● **What the task requires**: Whatever the records below say, write them all out exactly.

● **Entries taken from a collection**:
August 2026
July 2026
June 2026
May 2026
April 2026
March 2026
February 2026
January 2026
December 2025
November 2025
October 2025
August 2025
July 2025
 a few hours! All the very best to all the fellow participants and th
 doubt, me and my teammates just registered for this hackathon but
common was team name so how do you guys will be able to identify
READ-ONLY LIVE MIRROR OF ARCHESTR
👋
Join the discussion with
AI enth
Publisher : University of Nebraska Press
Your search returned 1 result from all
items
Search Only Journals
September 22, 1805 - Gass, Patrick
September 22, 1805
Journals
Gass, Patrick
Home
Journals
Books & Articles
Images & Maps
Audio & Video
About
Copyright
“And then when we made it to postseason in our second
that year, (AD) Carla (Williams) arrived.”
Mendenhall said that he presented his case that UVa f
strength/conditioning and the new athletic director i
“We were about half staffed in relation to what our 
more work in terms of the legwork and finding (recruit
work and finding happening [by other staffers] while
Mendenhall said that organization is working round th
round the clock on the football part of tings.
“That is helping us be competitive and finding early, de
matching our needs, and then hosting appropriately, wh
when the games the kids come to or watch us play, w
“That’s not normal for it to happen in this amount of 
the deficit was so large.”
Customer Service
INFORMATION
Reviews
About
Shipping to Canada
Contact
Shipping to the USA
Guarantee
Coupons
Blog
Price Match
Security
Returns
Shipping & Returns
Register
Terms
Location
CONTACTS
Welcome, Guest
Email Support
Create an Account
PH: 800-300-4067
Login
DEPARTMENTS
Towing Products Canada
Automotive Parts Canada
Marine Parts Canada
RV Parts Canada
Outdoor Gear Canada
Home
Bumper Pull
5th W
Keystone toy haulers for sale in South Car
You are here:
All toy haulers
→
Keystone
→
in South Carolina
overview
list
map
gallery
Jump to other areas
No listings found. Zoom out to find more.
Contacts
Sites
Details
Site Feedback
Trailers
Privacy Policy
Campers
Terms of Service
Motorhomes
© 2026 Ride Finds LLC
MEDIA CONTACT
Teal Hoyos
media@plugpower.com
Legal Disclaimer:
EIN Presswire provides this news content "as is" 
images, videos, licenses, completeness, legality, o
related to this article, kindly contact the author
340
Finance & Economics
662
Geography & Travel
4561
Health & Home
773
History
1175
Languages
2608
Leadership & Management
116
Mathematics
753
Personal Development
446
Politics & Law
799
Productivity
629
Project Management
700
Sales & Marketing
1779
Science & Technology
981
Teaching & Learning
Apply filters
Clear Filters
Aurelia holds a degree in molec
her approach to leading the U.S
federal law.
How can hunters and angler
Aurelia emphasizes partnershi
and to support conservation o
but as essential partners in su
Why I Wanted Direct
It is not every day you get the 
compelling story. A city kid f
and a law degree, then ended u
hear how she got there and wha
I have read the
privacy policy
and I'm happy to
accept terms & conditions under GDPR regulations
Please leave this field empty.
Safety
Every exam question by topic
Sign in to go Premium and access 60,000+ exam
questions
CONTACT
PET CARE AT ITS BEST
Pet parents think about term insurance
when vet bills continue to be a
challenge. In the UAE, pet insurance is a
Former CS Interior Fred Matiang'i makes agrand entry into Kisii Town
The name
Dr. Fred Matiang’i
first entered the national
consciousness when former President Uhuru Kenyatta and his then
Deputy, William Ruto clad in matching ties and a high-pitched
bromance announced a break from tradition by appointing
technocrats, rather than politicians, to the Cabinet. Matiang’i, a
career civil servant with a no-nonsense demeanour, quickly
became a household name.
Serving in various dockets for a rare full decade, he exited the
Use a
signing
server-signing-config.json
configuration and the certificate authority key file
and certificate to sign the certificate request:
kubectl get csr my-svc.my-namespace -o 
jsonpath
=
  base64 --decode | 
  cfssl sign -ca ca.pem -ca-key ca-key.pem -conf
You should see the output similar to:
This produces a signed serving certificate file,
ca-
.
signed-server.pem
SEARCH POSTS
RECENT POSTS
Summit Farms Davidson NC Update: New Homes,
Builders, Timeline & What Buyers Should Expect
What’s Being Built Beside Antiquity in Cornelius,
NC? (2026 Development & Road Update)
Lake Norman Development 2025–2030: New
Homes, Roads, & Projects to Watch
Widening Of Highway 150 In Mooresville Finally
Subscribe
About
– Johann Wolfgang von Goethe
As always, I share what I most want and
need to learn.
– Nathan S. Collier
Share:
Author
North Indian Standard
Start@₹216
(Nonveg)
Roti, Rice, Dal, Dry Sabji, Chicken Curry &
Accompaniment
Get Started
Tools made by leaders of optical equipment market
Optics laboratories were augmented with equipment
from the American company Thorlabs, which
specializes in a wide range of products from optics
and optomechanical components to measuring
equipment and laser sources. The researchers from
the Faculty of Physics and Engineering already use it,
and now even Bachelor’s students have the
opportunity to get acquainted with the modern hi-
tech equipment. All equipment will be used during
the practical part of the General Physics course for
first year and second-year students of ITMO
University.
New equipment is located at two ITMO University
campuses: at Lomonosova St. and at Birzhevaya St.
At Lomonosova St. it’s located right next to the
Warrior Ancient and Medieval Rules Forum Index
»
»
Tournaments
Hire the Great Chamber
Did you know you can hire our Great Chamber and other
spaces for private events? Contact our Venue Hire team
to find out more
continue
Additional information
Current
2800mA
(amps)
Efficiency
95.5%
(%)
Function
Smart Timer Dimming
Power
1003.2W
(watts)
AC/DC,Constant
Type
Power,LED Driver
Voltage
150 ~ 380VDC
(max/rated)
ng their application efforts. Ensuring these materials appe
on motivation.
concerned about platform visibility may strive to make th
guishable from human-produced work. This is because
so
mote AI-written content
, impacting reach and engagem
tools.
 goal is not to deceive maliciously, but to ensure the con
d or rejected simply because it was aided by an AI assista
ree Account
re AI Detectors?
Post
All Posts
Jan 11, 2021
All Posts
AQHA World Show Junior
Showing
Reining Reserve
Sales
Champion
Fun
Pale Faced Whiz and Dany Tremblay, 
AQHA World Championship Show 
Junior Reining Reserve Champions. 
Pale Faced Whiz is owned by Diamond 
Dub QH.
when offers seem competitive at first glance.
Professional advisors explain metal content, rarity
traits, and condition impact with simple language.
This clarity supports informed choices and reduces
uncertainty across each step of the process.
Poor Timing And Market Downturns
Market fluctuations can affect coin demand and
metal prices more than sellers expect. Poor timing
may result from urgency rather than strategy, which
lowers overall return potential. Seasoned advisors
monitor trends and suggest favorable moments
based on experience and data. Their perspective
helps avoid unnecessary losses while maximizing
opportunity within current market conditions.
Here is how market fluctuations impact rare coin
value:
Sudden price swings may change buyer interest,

● **Reply**:
August 2026
July 2026
June 2026
May 2026
April 2026
March 2026
February 2026
January 2026
December 2025
November 2025
October 2025
August 2025
July 2025
 a few hours! All the very best to all the fellow participants and th
 doubt, me and my teammates just registered for this hackathon but
common was team name so how do you guys will be able to identify
READ-ONLY LIVE MIRROR OF ARCHESTR
👋
Join the discussion with
AI enth
Publisher : University of Nebraska Press
Your search returned 1 result from all
items
Search Only Journals
September 22, 1805 - Gass, Patrick
September 22, 1805
Journals
Gass, Patrick
Home
Journals
Books & Articles
Images & Maps
Audio & Video
About
Copyright
“And then when we made it to postseason in our second
that year, (AD) Carla (Williams) arrived.”
Mendenhall said that he presented his case that UVa f
strength/conditioning and the new athletic director i
“We were about half staffed in relation to what our 
more work in terms of the legwork and finding (recruit
work and finding happening [by other staffers] while
Mendenhall said that organization is working round th
round the clock on the football part of tings.
“That is helping us be competitive and finding early, de
matching our needs, and then hosting appropriately, wh
when the games the kids come to or watch us play, w
“That’s not normal for it to happen in this amount of 
the deficit was so large.”
Customer Service
INFORMATION
Reviews
About
Shipping to Canada
Contact
Shipping to the USA
Guarantee
Coupons
Blog
Price Match
Security
Returns
Shipping & Returns
Register
Terms
Location
CONTACTS
Welcome, Guest
Email Support
Create an Account
PH: 800-300-4067
Login
DEPARTMENTS
Towing Products Canada
Automotive Parts Canada
Marine Parts Canada
RV Parts Canada
Outdoor Gear Canada
Home
Bumper Pull
5th W
Keystone toy haulers for sale in South Car
You are here:
All toy haulers
→
Keystone
→
in South Carolina
overview
list
map
gallery
Jump to other areas
No listings found. Zoom out to find more.
Contacts
Sites
Details
Site Feedback
Trailers
Privacy Policy
Campers
Terms of Service
Motorhomes
© 2026 Ride Finds LLC
MEDIA CONTACT
Teal Hoyos
media@plugpower.com
Legal Disclaimer:
EIN Presswire provides this news content "as is" 
images, videos, licenses, completeness, legality, o
related to this article, kindly contact the author
340
Finance & Economics
662
Geography & Travel
4561
Health & Home
773
History
1175
Languages
2608
Leadership & Management
116
Mathematics
753
Personal Development
446
Politics & Law
799
Productivity
629
Project Management
700
Sales & Marketing
1779
Science & Technology
981
Teaching & Learning
Apply filters
Clear Filters
Aurelia holds a degree in molec
her approach to leading the U.S
federal law.
How can hunters and angler
Aurelia emphasizes partnershi
and to support conservation o
but as essential partners in su
Why I Wanted Direct
It is not every day you get the 
compelling story. A city kid f
and a law degree, then ended u
hear how she got there and wha
I have read the
privacy policy
and I'm happy to
accept terms & conditions under GDPR regulations
Please leave this field empty.
Safety
Every exam question by topic
Sign in to go Premium and access 60,000+ exam
questions
CONTACT
PET CARE AT ITS BEST
Pet parents think about term insurance
when vet bills continue to be a
challenge. In the UAE, pet insurance is a
Former CS Interior Fred Matiang'i makes agrand entry into Kisii Town
The name
Dr. Fred Matiang’i
first entered the national
consciousness when former President Uhuru Kenyatta and his then
Deputy, William Ruto clad in matching ties and a high-pitched
bromance announced a break from tradition by appointing
technocrats, rather than politicians, to the Cabinet. Matiang’i, a
career civil servant with a no-nonsense demeanour, quickly
became a household name.
Serving in various dockets for a rare full decade, he exited the
Use a
signing
server-signing-config.json
configuration and the certificate authority key file
and certificate to sign the certificate request:
kubectl get csr my-svc.my-namespace -o 
jsonpath
=
  base64 --decode | 
  cfssl sign -ca ca.pem -ca-key ca-key.pem -conf
You should see the output similar to:
This produces a signed serving certificate file,
ca-
.
signed-server.pem
SEARCH POSTS
RECENT POSTS
Summit Farms Davidson NC Update: New Homes,
Builders, Timeline & What Buyers Should Expect
What’s Being Built Beside Antiquity in Cornelius,
NC? (2026 Development & Road Update)
Lake Norman Development 2025–2030: New
Homes, Roads, & Projects to Watch
Widening Of Highway 150 In Mooresville Finally
Subscribe
About
– Johann Wolfgang von Goethe
As always, I share what I most want and
need to learn.
– Nathan S. Collier
Share:
Author
North Indian Standard
Start@₹216
(Nonveg)
Roti, Rice, Dal, Dry Sabji, Chicken Curry &
Accompaniment
Get Started
Tools made by leaders of optical equipment market
Optics laboratories were augmented with equipment
from the American company Thorlabs, which
specializes in a wide range of products from optics
and optomechanical components to measuring
equipment and laser sources. The researchers from
the Faculty of Physics and Engineering already use it,
and now even Bachelor’s students have the
opportunity to get acquainted with the modern hi-
tech equipment. All equipment will be used during
the practical part of the General Physics course for
first year and second-year students of ITMO
University.
New equipment is located at two ITMO University
campuses: at Lomonosova St. and at Birzhevaya St.
At Lomonosova St. it’s located right next to the
Warrior Ancient and Medieval Rules Forum Index
»
»
Tournaments
Hire the Great Chamber
Did you know you can hire our Great Chamber and other
spaces for private events? Contact our Venue Hire team
to find out more
continue
Additional information
Current
2800mA
(amps)
Efficiency
95.5%
(%)
Function
Smart Timer Dimming
Power
1003.2W
(watts)
AC/DC,Constant
Type
Power,LED Driver
Voltage
150 ~ 380VDC
(max/rated)
ng their application efforts. Ensuring these materials appe
on motivation.
concerned about platform visibility may strive to make th
guishable from human-produced work. This is because
so
mote AI-written content
, impacting reach and engagem
tools.
 goal is not to deceive maliciously, but to ensure the con
d or rejected simply because it was aided by an AI assista
ree Account
re AI Detectors?
Post
All Posts
Jan 11, 2021
All Posts
AQHA World Show Junior
Showing
Reining Reserve
Sales
Champion
Fun
Pale Faced Whiz and Dany Tremblay, 
AQHA World Championship Show 
Junior Reining Reserve Champions. 
Pale Faced Whiz is owned by Diamond 
Dub QH.
when offers seem competitive at first glance.
Professional advisors explain metal content, rarity
traits, and condition impact with simple language.
This clarity supports informed choices and reduces
uncertainty across each step of the process.
Poor Timing And Market Downturns
Market fluctuations can affect coin demand and
metal prices more than sellers expect. Poor timing
may result from urgency rather than strategy, which
lowers overall return potential. Seasoned advisors
monitor trends and suggest favorable moments
based on experience and data. Their perspective
helps avoid unnecessary losses while maximizing
opportunity within current market conditions.
Here is how market fluctuations impact rare coin
value:
Sudden price swings may change buyer interest,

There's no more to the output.